Hardware requirements
| Item | Requirement |
|---|---|
| OS | macOS 13+ (Ventura or later) |
| Chip | Apple Silicon (M1/M2/M3/M4) |
| RAM | 8GB minimum, 16GB recommended |
| Storage | 5-10GB for models |
| Python | 3.10+ |
| Flutter | 3.x with desktop support enabled |
Intel Macs are not supported. The Windows code path has CUDA support, but no prebuilt binary is available yet.
Installation
git clone https://github.com/BoltzmannEntropy/MimikaStudio.git
cd MimikaStudio
./install.sh
install.sh checks and installs Homebrew, Python, espeak-ng, and ffmpeg, creates the venv, installs dependencies, initializes the SQLite database, and configures Flutter. The models are downloaded automatically on first use, for a total of about 3GB.
Launching
source venv/bin/activate
# Desktop app (backend + MCP + Flutter)
./bin/mimikactl up
# Use in a web browser
./bin/mimikactl up --web
# -> http://127.0.0.1:5173
# Backend + MCP only (no GUI, API access only)

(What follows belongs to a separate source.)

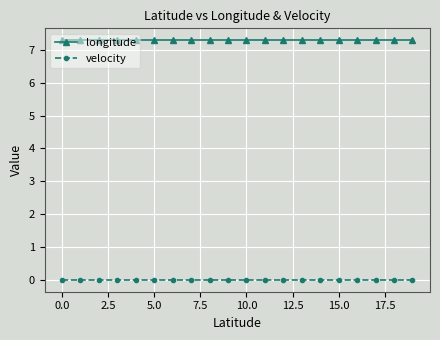

What is the lowest value of the longitude series?

7.3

./bin/mimikactl up --no-flutter
CLI tools
You can also use it from the command line without the GUI.
# English TTS with Kokoro
./bin/mimika kokoro "Hello world" --voice bf_emma --output hello.wav
# Qwen3-TTS preset voice
./bin/mimika qwen3 "こんにちは" --speaker Ono_Anna --style "calmly"
# Qwen3-TTS voice cloning
./bin/mimika qwen3 "test" --clone --reference voice.wav
It also supports file input (TXT, PDF, EPUB, DOCX), which is handy for batch processing.

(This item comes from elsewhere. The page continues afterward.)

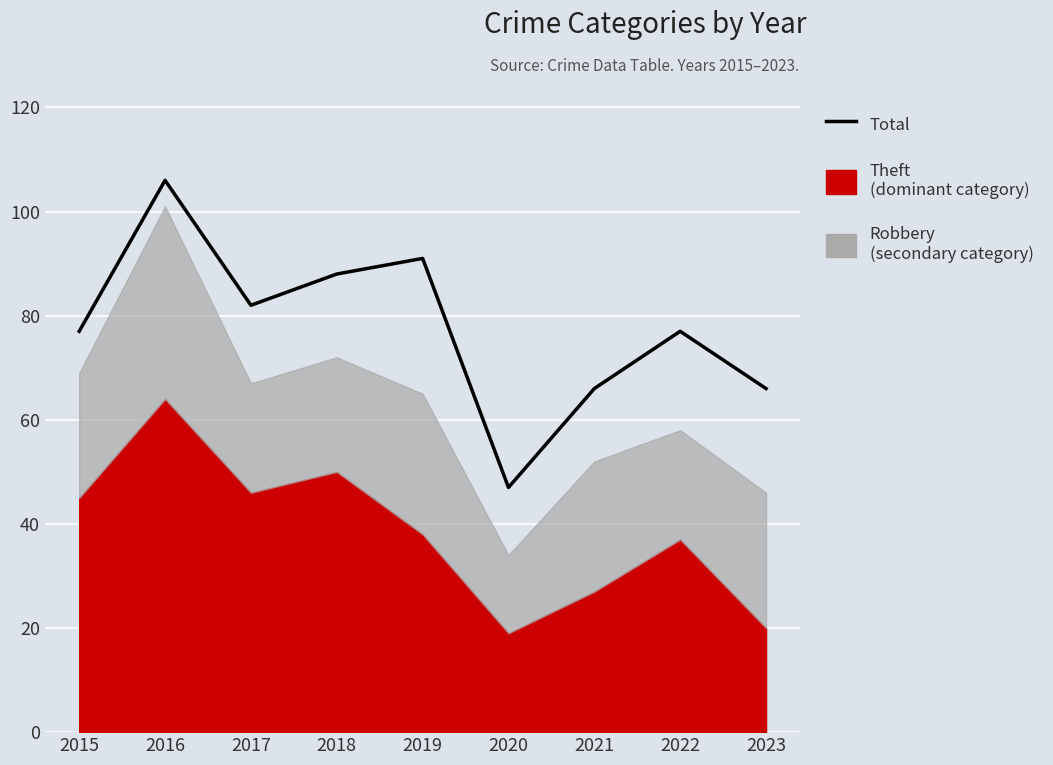

List the labels in order of value, largest first.

2016, 2019, 2018, 2017, 2015, 2022, 2021, 2023, 2020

Compared with using each engine directly
If you only want Qwen3-TTS, pip install qwen-tts is enough. Chatterbox is also available through pip. So why use MimikaStudio?
Reasons to use MimikaStudio:
- It manages voice libraries across multiple engines, so cloned voices can be reused
- It can turn PDFs, EPUBs, and similar documents directly into audiobooks
- You can tweak parameters such as temperature, top_p, and top_k through the GUI
- It can connect to AI tools through the MCP server
- Model downloads are handled entirely in the GUI
Cases where direct engine use is better:
- You only use one engine
- You want to embed it into a Python script
- You want to build a custom pipeline
- You need to run it outside macOS
Licensing
The source code uses BSL-1.1 (Business Source License 1.1). Personal and internal use are free, but it is not fully open source like MIT or Apache 2.0. The plan is to move to GPL-2.0 after a certain period. Binary distribution has a separate license, the Mimika Binary Distribution License. Commercial use requires a separate agreement.
The licenses of the bundled engines are separate. Qwen3-TTS is Apache 2.0, and Chatterbox is MIT. BSL-1.1 applies only to MimikaStudio’s own code.